/i/Hikaye

Herkesin bir hikayesi var, ya senin hikayen nedir?
  1. 1.
    +1 -1
    Bu hikaye 2004 yazında başıma gelen gerçek bir olaydır.

    Çok uzun olacak ben de seri yazmaya çalışacağım.

    Hatırladığım kadarını anlatmaya çalışacağım.
    ···
  1. 2.
    +2
    7 Mart 2004
    O gün emekli olmuştum gerçekten dostum diyeceğim 2-3 kişiyle belki de son kez görüşecektim.
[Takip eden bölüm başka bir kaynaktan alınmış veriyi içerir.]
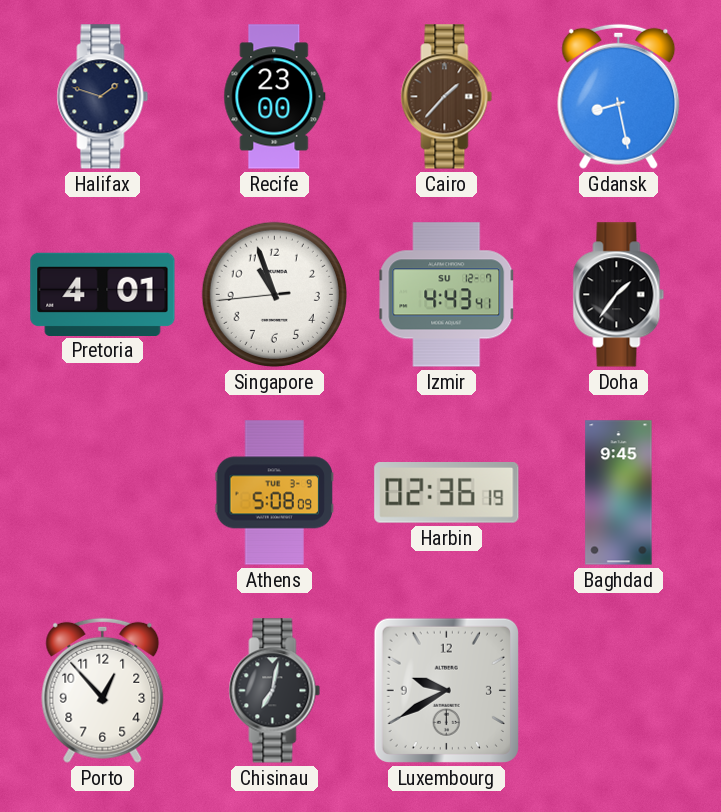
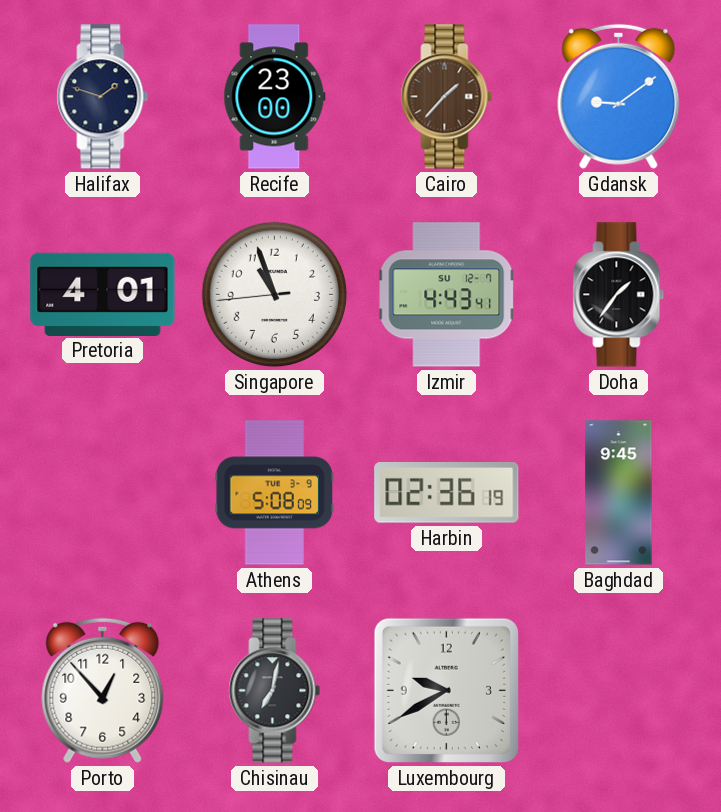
Gdansk: 8:28 -> 9:09
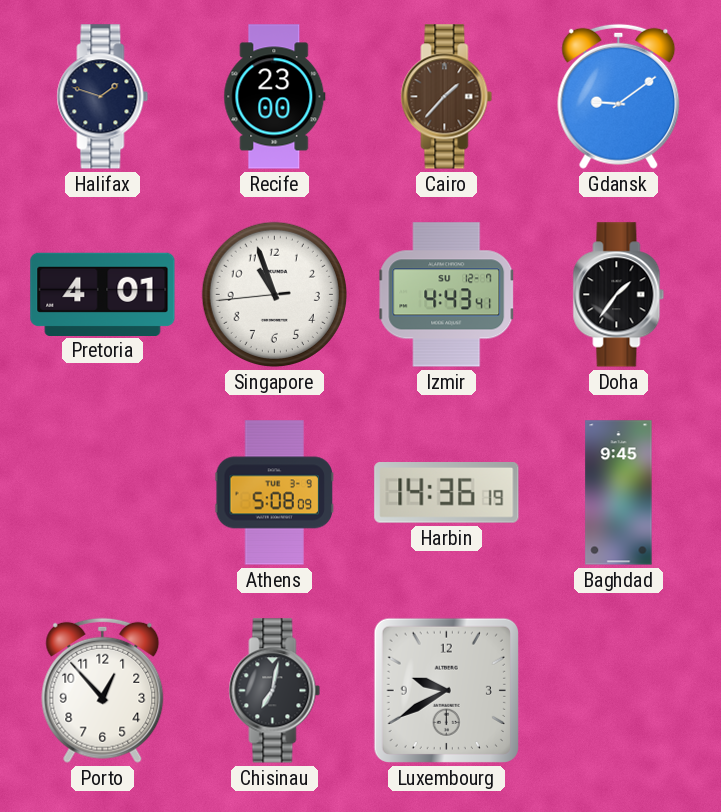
Harbin: 02:36 -> 14:36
    Cinayet büro amirliğinde geçen 4 yıldan sonra emekli oluyordum ofiste yapılan toktan bir kutlamadan sonra binadan çıktım. Kurtuldun demişti eşim dostum artık amele gibi çalışmayacaktım ben de içten iöe kurtuldum demek isterdim ama ben kurtulamadım hatta renkli kimliğimi emeklilikten 7 ay önce kayıp diyerek yenilerini almış, emekliliğimde de yenilerini vermiştim şu an bile yanımda olan o kimlikleri sanki bir fetiş gibi saklıyorum hala
    ···
  2. 3.
    +2
    Herşey o yılın haziran ayında başladı polislikten birikmiş param ve genç zamanda yaptığım yatırımlarım sayesinde 2 yazlığım vardı biri antalya diğeri izmirde.
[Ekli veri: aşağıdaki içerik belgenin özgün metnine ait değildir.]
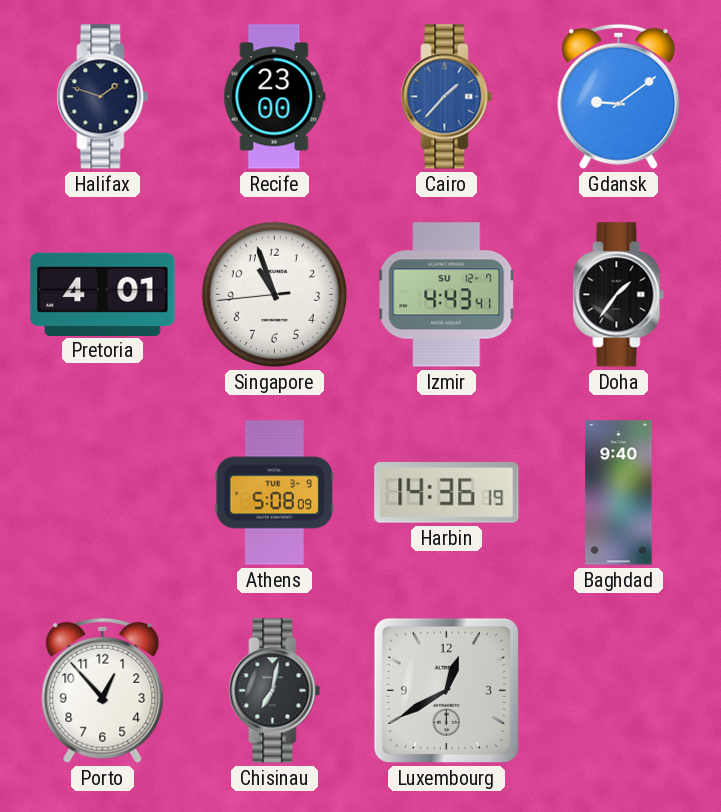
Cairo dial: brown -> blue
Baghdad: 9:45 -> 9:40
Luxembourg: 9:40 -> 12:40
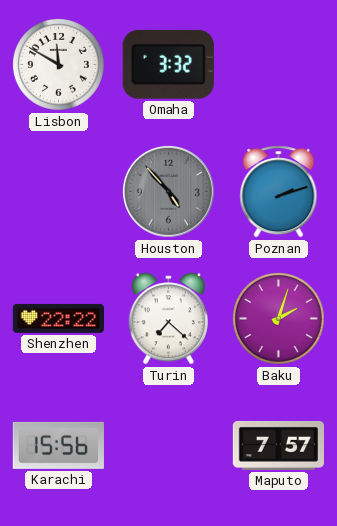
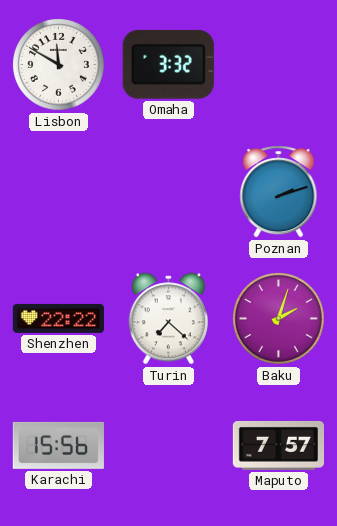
Houston: 4:53 -> none
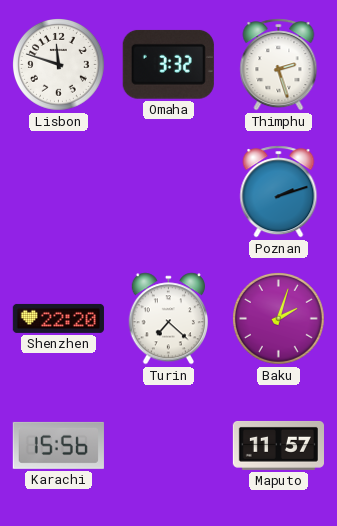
Lisbon: 11:50 -> 11:48
Thimphu: none -> 2:27
Shenzhen: 22:22 -> 22:20
Maputo: 7:57 -> 11:57
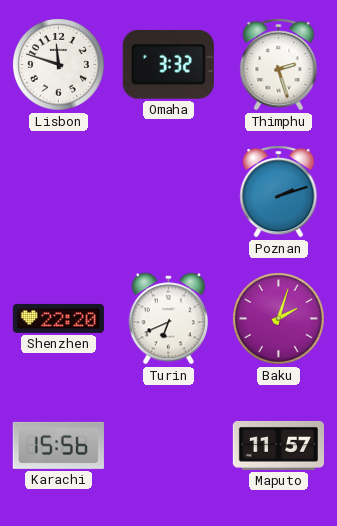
Turin: 7:22 -> 6:41
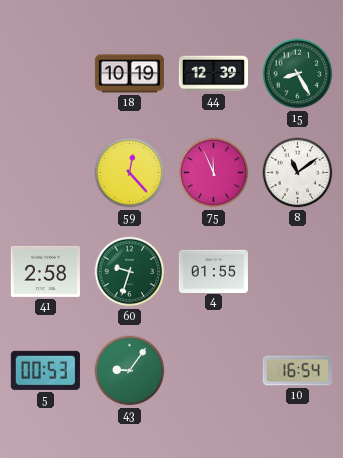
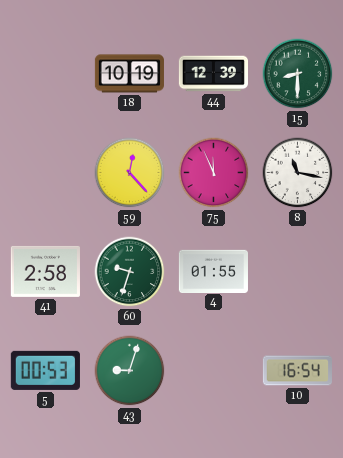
15: 8:25 -> 8:30
8: 11:09 -> 11:17
43: 9:06 -> 9:03
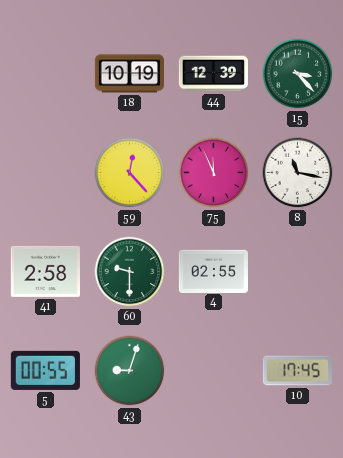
15: 8:30 -> 3:23
60: 9:33 -> 9:30
4: 01:55 -> 02:55
5: 00:53 -> 00:55
10: 16:54 -> 17:45
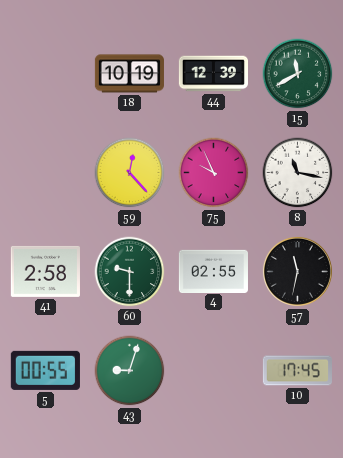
15: 3:23 -> 11:40
75: 11:56 -> 9:56
57: none -> 11:32
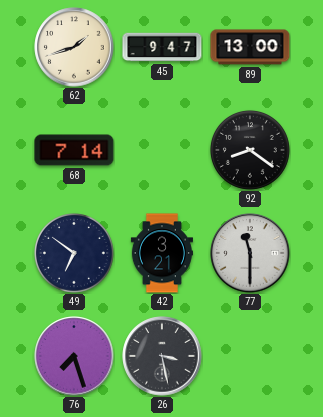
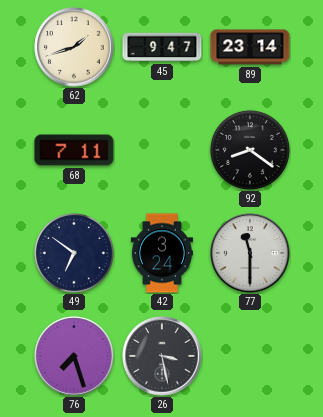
89: 13:00 -> 23:14
68: 7:14 -> 7:11
42: 3:21 -> 3:24
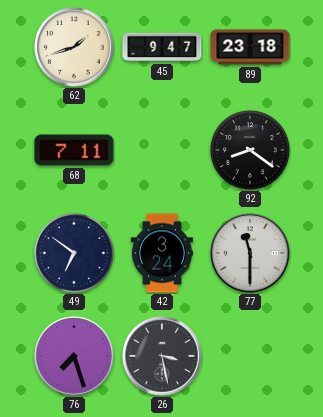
89: 23:14 -> 23:18
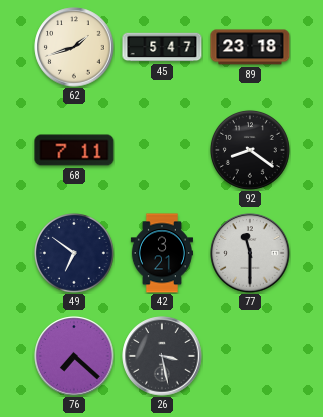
45: 9:47 -> 5:47
42: 3:24 -> 3:21
76: 7:27 -> 7:22
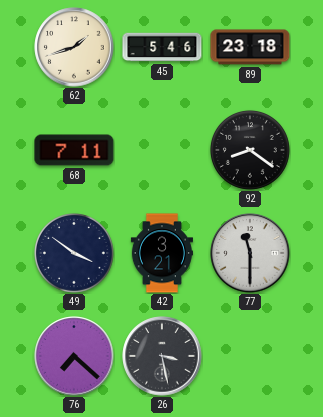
45: 5:47 -> 5:46
49: 6:51 -> 3:51
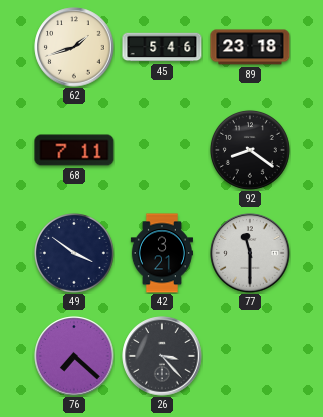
26: 3:28 -> 3:23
    izmire kızımın yanına gittim ( bu arada 3 çocuğum var 2 kız 1 erkek) orda geçirdiğim 2 hafta sonunda ankaradaki evimden beni aradılar evime hırsız girmiş kapıda zorlama yokmuş ama içerisi çok incinmış evcil köpeğim havlamamış (kendisi alman kurdudur çok korumacıdır adı fiko) ya da kimse duymamış sitenin koruması da birşey görmediğini söylemiş
    ···
  3. 4.
    +2
    Ben haberi alınca hemen evin fotoğraflarını e-maille atmalarını is tedim (Watshap yok tabi bu zamanlar) neyse işte biraz zaman geçti attılar fotoğrafları benim kasamı bulamamışlar fakat o zamanlar moda olan yastık altını deşmişler birkaç yere telefon ettim ve onlardan özel ilgi istedim ( yani dostumdular ve onlara böyle birşey olsa ben gece gündüz demez çalışırdım) ben başka fotoğraflar alınca ve daha fazla telegon konuşması yaptıkça bir zamanlar dost dedijlerim beni balından savmaya başladı ve ben de iş başa düştü deyip soluğu otogarda aldım ( tabi karım ve ya kızım gelmiyordu sadece damat ve ben çıktık)
    ···
  4. 5.
    +2
    Biz otogardayken oğlumla konuşuyordum o da çok heyecanlıydı ama elinden birşey gelmezdi ( yurtdışında üniversite okuyordu) zaten ona da gel diyemezdim birkaç dakika konuştuktan sonra telefonu kapattım. Otobüse bindik, nasıl oldu bilmiyorum ama uyudum ( normalde 3 den çok insanın arasında uyuyamıyorum askerdeyken de en büyük sorunlarımdandı bu yüzden birçok kez gönüllü olarak nöbet sırasına geçtiğim de olmuştur) gözlerimi işk tesiste açtım sanki daha demin gözümü yummuştum bana ne kadar uyudın diye sorsalar en fazla 8 derdim ama 3 saattir yoldaydık. Hiçbir tesiste inmedim ( tuvalet hariç) kraker/poğaça/su almaya damadı yolluyordum. Ve sonunda Ankaraya vardım.
    ···
  5. 6.
    +2
    Eve gittim köpeğimi emanet ettiğim komşum hırsızlık olayından sonra köpeği kendi bahçesine almıştı. Önce köpeğimle hasret giderdim sonra evime girdim ev temizlenmemişti 3. Gün olmasına rağmen yerde bantlar ve ıslak çamurlu botların yaptığı izleri görebiliyordum. Hırsız güvenlik sistemini bekçiyi ve de en önemlisi fikoyu atlatmıştı içten içe kendimi sorguluyordum düşmanın var mı kimler bana zarar vermek isteyebilir... Derken emniyete gidip ifade verdim gitmişken birkaç dostla da eski günler hakkında konuşmayı ihmal etmedim geri döneceğim ve buna sevineceğim aklıma gelmezdi aama öyle oldu kaldıkça kalmak istedim ama gitmem lazımdı.
    ···
  6. 7.
    +2
    Eve gittiğimde temizlik için kadın çağırdık yüksek sesle geçen 3 saatin ardından kadın sonunda evi temizlemeyi bitirebildi .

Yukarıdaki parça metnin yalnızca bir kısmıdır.